[Human pose images with coordinates]
┏━━
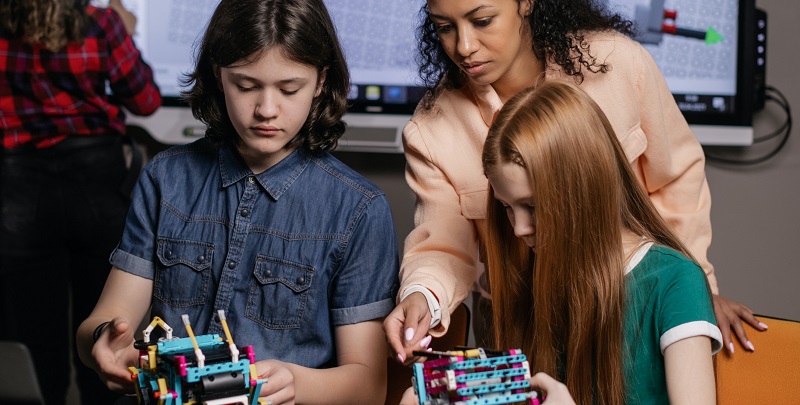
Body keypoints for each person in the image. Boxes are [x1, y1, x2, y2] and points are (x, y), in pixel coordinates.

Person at [385, 0, 765, 365]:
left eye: (482, 21)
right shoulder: (431, 128)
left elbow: (676, 179)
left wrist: (697, 289)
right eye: (445, 28)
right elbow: (441, 245)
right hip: (517, 322)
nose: (464, 47)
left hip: (630, 303)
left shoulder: (619, 64)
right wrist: (422, 296)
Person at [75, 0, 399, 403]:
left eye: (289, 88)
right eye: (245, 86)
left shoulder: (359, 209)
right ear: (218, 75)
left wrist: (297, 383)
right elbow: (100, 324)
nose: (265, 110)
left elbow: (368, 389)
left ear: (320, 82)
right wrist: (103, 343)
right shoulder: (165, 178)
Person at [481, 81, 721, 404]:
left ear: (582, 190)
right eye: (507, 208)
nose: (519, 229)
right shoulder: (535, 277)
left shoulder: (676, 282)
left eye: (533, 207)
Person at [0, 1, 161, 404]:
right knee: (107, 328)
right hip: (96, 180)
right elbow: (145, 100)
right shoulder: (102, 23)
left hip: (18, 183)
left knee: (33, 329)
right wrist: (125, 28)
┗━━
→ **Task prompt**:
Take the lines from the first line of the entries through the line with "right wrist: (103, 343)", inclusive, and give them again exactly, minus any pictures.

→ **Answer below**:
Body keypoints for each person in the image. Boxes are [x1, y1, x2, y2] and points are (x, y), in pixel coordinates.

Person at [385, 0, 765, 365]:
left eye: (482, 21)
right shoulder: (431, 128)
left elbow: (676, 179)
left wrist: (697, 289)
right eye: (445, 28)
right elbow: (441, 245)
right hip: (517, 322)
nose: (464, 47)
left hip: (630, 303)
left shoulder: (619, 64)
right wrist: (422, 296)
Person at [75, 0, 399, 403]:
left eye: (289, 88)
right eye: (245, 86)
left shoulder: (359, 209)
right ear: (218, 75)
left wrist: (297, 383)
right elbow: (100, 324)
nose: (265, 110)
left elbow: (368, 389)
left ear: (320, 82)
right wrist: (103, 343)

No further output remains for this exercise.